Components of the current account of the balance of payments: trade in services

Published by Patrick Mutisya · 14 days ago

Cambridge IGCSE Economics 0455 – Trade in Services (Current Account)

International Trade and Globalisation – Current Account of the Balance of Payments

Focus: Trade in Services

The current account records all transactions that involve the export or import of goods, services, primary income and secondary income. This note concentrates on the trade in services component.

1. What are Services?

Services are intangible products that cannot be stored, transported or physically possessed. They are produced and consumed simultaneously and are usually delivered across borders via communication technologies, travel, or movement of personnel.

2. Main Categories of Services

  • Transport services (e.g., shipping, airlines)
  • Travel services (tourism, business travel)
  • Financial services (banking, insurance, investment)
  • Telecommunications and information services
  • Professional services (legal, consulting, engineering)
  • Education and health services (students studying abroad, medical tourism)

3. How Trade in Services is Recorded

Each transaction is recorded as either an export (credit) or an import (debit) of services. The net balance of services is calculated as:

\$\text{Net Services} = \text{Exports of Services} - \text{Imports of Services}\$

This net figure is added to the other components of the current account to give the overall current‑account balance:

\$\text{Current Account (CA)} = (X-M){\text{goods}} + (X-M){\text{services}} + \text{Net Primary Income} + \text{Net Secondary Income}\$

4. Example of a Current‑Account Table (Simplified)

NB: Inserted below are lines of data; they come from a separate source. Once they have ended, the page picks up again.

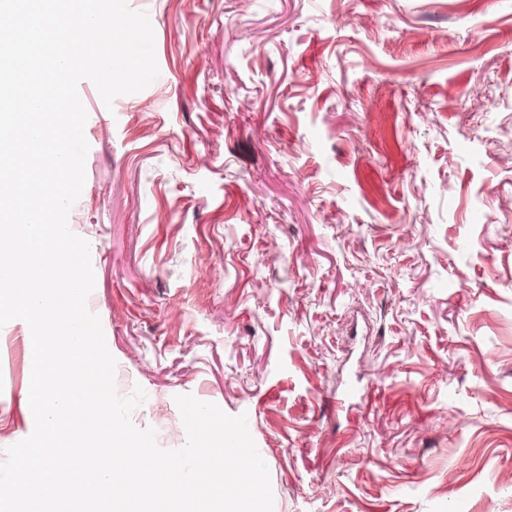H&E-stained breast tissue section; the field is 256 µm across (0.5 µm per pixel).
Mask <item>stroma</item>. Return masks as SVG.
Listing matches in <instances>:
<instances>
[{
  "instance_id": "35a3bbf8",
  "label": "stroma",
  "mask_w": 512,
  "mask_h": 512,
  "mask_svg": "<svg viewBox=\"0 0 512 512\" xmlns=\"http://www.w3.org/2000/svg\"><path fill=\"white\" fill-rule=\"evenodd\" d=\"M129 4L159 75L79 83L68 224L133 423L246 415L274 512H512V0ZM31 364L0 328V453Z\"/></svg>"
}]
</instances>
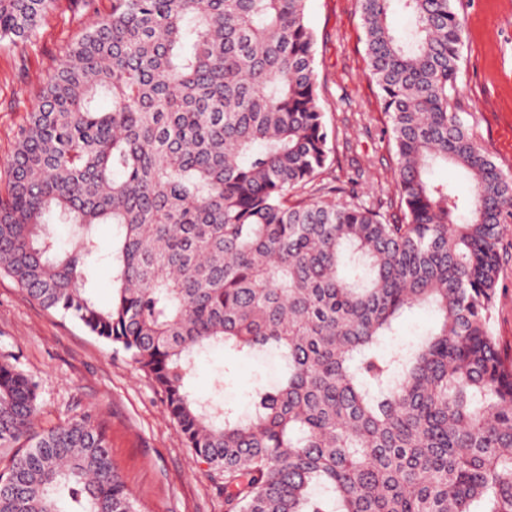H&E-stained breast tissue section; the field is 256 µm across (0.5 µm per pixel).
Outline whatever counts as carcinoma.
Wrapping results in <instances>:
<instances>
[{
    "mask_svg": "<svg viewBox=\"0 0 512 512\" xmlns=\"http://www.w3.org/2000/svg\"><path fill=\"white\" fill-rule=\"evenodd\" d=\"M55 2L0 0V46L33 44ZM308 2L112 0L17 132L0 273L151 378L224 512H512V355L493 330L512 176L456 101L463 17L454 0H357L391 214L354 180L319 182ZM448 164L467 194L432 178ZM99 224L117 227L107 252ZM423 307L426 337L380 352ZM218 349L279 358L247 415L194 394L195 359ZM38 390L0 354V512H138L89 416L38 429ZM93 284L97 301L102 306L112 302V272L105 264L96 266L93 272Z\"/></svg>",
    "mask_w": 512,
    "mask_h": 512,
    "instance_id": "obj_1",
    "label": "carcinoma"
}]
</instances>
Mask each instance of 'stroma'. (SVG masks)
<instances>
[{
    "label": "stroma",
    "mask_w": 512,
    "mask_h": 512,
    "mask_svg": "<svg viewBox=\"0 0 512 512\" xmlns=\"http://www.w3.org/2000/svg\"><path fill=\"white\" fill-rule=\"evenodd\" d=\"M465 20L459 84L463 111L473 113L477 136L492 160L512 176V0H455ZM110 0H58L42 22L38 40L23 48L0 47V178L15 136L42 83L64 51ZM317 36L318 80L326 121L335 132L325 180L360 176L370 196L394 199L396 159L377 88L366 77L357 0H309ZM494 332L512 353V224L505 225ZM0 354L11 355L40 382L41 423L50 426L89 415L105 433L112 460L133 493L139 512H224V494L197 463L170 418L163 395L128 358L31 300L0 276ZM227 365L223 391L213 377ZM277 373L272 357L243 358L215 352L196 359L192 388L220 396L247 411L254 380Z\"/></svg>",
    "instance_id": "1"
}]
</instances>
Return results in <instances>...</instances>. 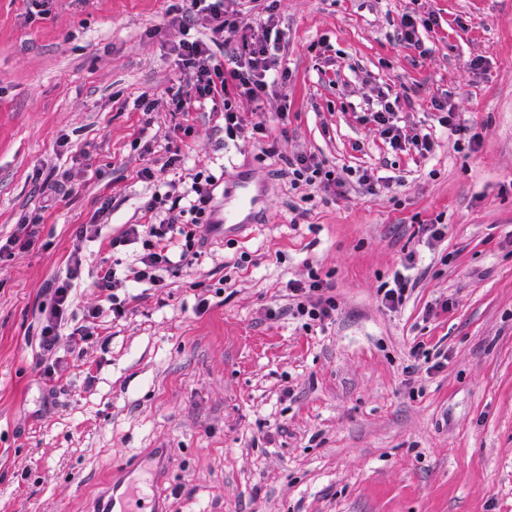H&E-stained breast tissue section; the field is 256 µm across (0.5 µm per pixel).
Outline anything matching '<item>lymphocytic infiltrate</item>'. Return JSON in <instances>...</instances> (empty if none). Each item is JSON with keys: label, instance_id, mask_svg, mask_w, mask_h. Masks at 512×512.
I'll use <instances>...</instances> for the list:
<instances>
[{"label": "lymphocytic infiltrate", "instance_id": "f902f5d3", "mask_svg": "<svg viewBox=\"0 0 512 512\" xmlns=\"http://www.w3.org/2000/svg\"><path fill=\"white\" fill-rule=\"evenodd\" d=\"M191 8L202 12L207 37H187L179 41L176 52L190 71L185 88L173 92L171 100L176 106L190 104L191 100H221L224 106V132L231 140H256L268 137L272 131L270 122L259 121L245 124L234 104L235 99L245 98L258 102L266 97L272 86L271 73L278 65V38L273 37L272 25L253 28L246 16L228 9L224 0H189ZM243 30L242 50L231 62L215 58L211 45L224 36L225 30ZM399 102L385 95H378L375 107L366 115L367 122L376 126L381 137L391 149L413 148L418 154L433 153L436 143L429 135H410L398 123ZM289 166L294 186H323L325 191L337 193L348 180L341 173L325 169L314 156L296 155ZM190 223L184 224L175 208L182 199L177 190H170L152 197L144 206V221L129 225L120 245L141 244L136 256L134 279L159 285L161 274L169 270L173 261L191 264L196 258L198 228L214 230V211L211 206L209 182L201 175H194L190 187ZM83 260L72 256L64 279L50 283L52 296L50 308L42 309L40 320L38 365L44 378H52L55 372L53 356L58 347L60 328L71 308L72 283L78 278ZM288 296L294 302L293 314L303 320L305 326L325 324L336 312V299L331 294L329 282L317 274H310L308 281H292L288 284Z\"/></svg>", "mask_w": 512, "mask_h": 512}]
</instances>
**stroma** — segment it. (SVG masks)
<instances>
[{"label":"stroma","instance_id":"obj_1","mask_svg":"<svg viewBox=\"0 0 512 512\" xmlns=\"http://www.w3.org/2000/svg\"><path fill=\"white\" fill-rule=\"evenodd\" d=\"M177 2L0 0V237L39 219L30 248L0 257V512H91L123 458L156 465L168 512H512V0H242L282 34L269 97L236 102L249 123L287 112L260 147L225 139L222 103L172 105L188 80ZM411 11L438 19L427 54L401 39ZM381 91L432 155L363 121ZM445 95L462 132L434 116ZM300 153L381 189L303 200ZM242 171L265 196L260 223L202 231L192 265L134 281L141 245L112 241L145 203L199 172L219 201ZM74 254L49 385L40 312ZM104 260L127 310L76 349ZM402 270L412 293L387 308L378 290ZM312 271L336 314L307 329L288 283Z\"/></svg>","mask_w":512,"mask_h":512}]
</instances>
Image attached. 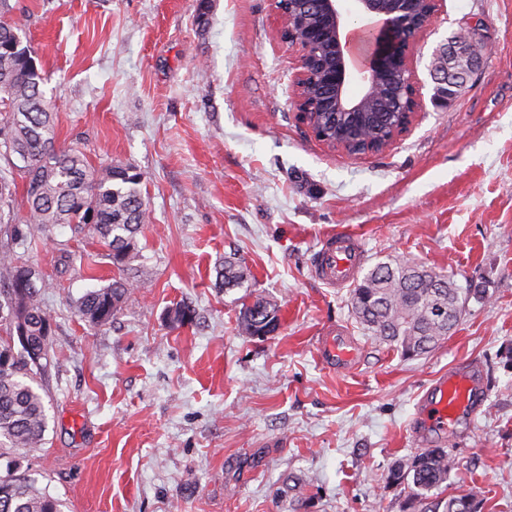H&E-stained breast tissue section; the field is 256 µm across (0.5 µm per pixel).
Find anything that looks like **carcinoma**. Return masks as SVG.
I'll use <instances>...</instances> for the list:
<instances>
[{"mask_svg":"<svg viewBox=\"0 0 512 512\" xmlns=\"http://www.w3.org/2000/svg\"><path fill=\"white\" fill-rule=\"evenodd\" d=\"M16 23L0 22V145L4 156L25 178L21 205L24 223L42 231L65 224L75 235L89 230L108 248L118 271L138 257L136 235L147 217L138 185L142 176L132 167L96 170L80 150L59 143L52 106L42 90L43 74L33 50ZM392 129L383 121L369 138L350 143L356 152L383 143ZM0 512H60L59 502L20 473V459L44 444L48 415L34 387L33 358L49 353L50 314L44 308L32 269L12 252H0ZM219 284L241 286L244 274L231 262L217 271ZM470 292L448 275L407 261L380 263L350 291L357 320L379 340L404 357L429 352L458 324L462 297ZM131 295L123 277L89 291L75 301L76 314L95 328L112 321ZM277 304L262 299L243 308L241 326L263 337L279 325ZM451 459L444 448H427L394 464L391 483L407 484L418 496L448 480ZM444 512H477L474 500L448 499Z\"/></svg>","mask_w":512,"mask_h":512,"instance_id":"cac0c4a2","label":"carcinoma"}]
</instances>
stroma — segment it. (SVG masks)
I'll return each instance as SVG.
<instances>
[{"instance_id": "obj_1", "label": "stroma", "mask_w": 512, "mask_h": 512, "mask_svg": "<svg viewBox=\"0 0 512 512\" xmlns=\"http://www.w3.org/2000/svg\"><path fill=\"white\" fill-rule=\"evenodd\" d=\"M45 77L59 140L99 168L142 174L139 258L118 272L96 237L24 226L14 245L52 320L36 371L43 447L21 467L61 512H424L473 498L512 512V0H442L410 57L420 107L382 152L350 155L295 117L298 51L275 0H9ZM480 20L491 51L439 104L436 50ZM344 227L367 267L399 259L473 295L455 332L408 359L359 325L349 290L309 258ZM236 261L243 287L216 283ZM124 274L109 324L74 313ZM280 307L257 338L243 304ZM194 319L172 325L173 307ZM347 329L357 367H324L318 336ZM476 365L487 387L445 448L446 483L388 484L417 448L408 432L433 378Z\"/></svg>"}]
</instances>
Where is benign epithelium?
I'll return each mask as SVG.
<instances>
[{"mask_svg":"<svg viewBox=\"0 0 512 512\" xmlns=\"http://www.w3.org/2000/svg\"><path fill=\"white\" fill-rule=\"evenodd\" d=\"M360 13L377 19L372 30L373 50L368 63L354 71L346 57L342 41L345 27L340 0H276L282 18L281 39L299 52L300 70L295 79L294 106L298 118L328 146L343 149L342 138L350 136L376 112H392L407 92L412 111L419 101L412 82L409 59L420 33L438 12L440 0H430L431 10L423 18L416 15L419 0H355ZM323 44L332 51L329 65L322 69L320 84L325 94L310 90L307 83L309 51ZM489 47L475 49L462 42L443 45L436 53L433 79L448 85V67L459 63L482 66ZM360 81L359 95L349 94L354 81ZM331 114L337 138L330 140L316 127L317 117Z\"/></svg>","mask_w":512,"mask_h":512,"instance_id":"1","label":"benign epithelium"}]
</instances>
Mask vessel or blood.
<instances>
[{
	"label": "vessel or blood",
	"instance_id": "vessel-or-blood-1",
	"mask_svg": "<svg viewBox=\"0 0 512 512\" xmlns=\"http://www.w3.org/2000/svg\"><path fill=\"white\" fill-rule=\"evenodd\" d=\"M367 257L362 238L351 230L339 228L317 245L312 254L311 272L328 287L341 290L358 278ZM317 355L326 366H350L356 362L358 346L344 329L334 327L320 336ZM483 394L474 371L452 369L439 375L416 408L420 435L452 430L461 414H472L480 408Z\"/></svg>",
	"mask_w": 512,
	"mask_h": 512
}]
</instances>
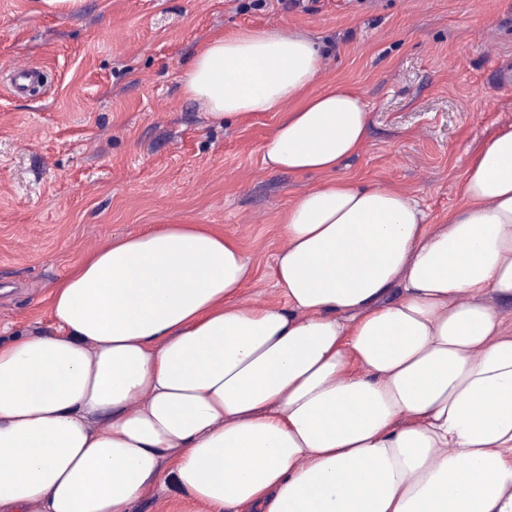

ComponentCredits (Exports)Debits (Imports)Net
Goods£2,500 m£2,200 m+£300 m
Services£800 m£650 m+£150 m
Primary Income (e.g., dividends, interest)£120 m£180 m‑£60 m
Secondary Income (e.g., remittances)£90 m£70 m+£20 m
Current‑Account Balance+£410 m

5. Why Trade in Services Matters

  1. Many economies, especially small or service‑oriented ones, earn a large share of foreign exchange from services.
  2. Services can be delivered with relatively low transport costs, making them competitive even for distant markets.
  3. Growth in digital technologies has expanded the range of tradable services (e.g., software, cloud computing).
  4. Improving the services balance can help offset a deficit in goods trade.

6. Sample Calculation

Suppose Country A records the following annual service transactions (in millions of dollars):

  • Export of transport services: $250
  • Export of tourism services: $180
  • Import of financial services: $120
  • Import of telecommunications services: $90

Net services balance:

\$\text{Net Services} = (250 + 180) - (120 + 90) = 430 - 210 = 220\ \text{million dollars}\$

If the other current‑account components sum to a net surplus of $150 m, the total current‑account balance would be:

\$\text{CA} = 220\ \text{m} + 150\ \text{m} = 370\ \text{million dollars (surplus)}\$

7. Key Points to Remember

  • Services are intangible and include transport, travel, financial, telecom, professional, education and health services.
  • Exports of services are recorded as credits; imports as debits.
  • The net services figure contributes to the overall current‑account balance.
  • Growth in digital and knowledge‑based services is reshaping the composition of many countries’ current accounts.

8. Practice Questions

  1. Identify three services that a country could export to improve its current‑account balance.
  2. Country B has the following service data (in £ billions): Export of travel services £1.2, export of financial services £0.8, import of telecom services £0.5, import of professional services £0.4. Calculate the net services balance.
  3. Explain how a rise in online education platforms could affect the services component of the current account.

Suggested diagram: Flow diagram showing exports and imports of services between a domestic economy and the rest of the world.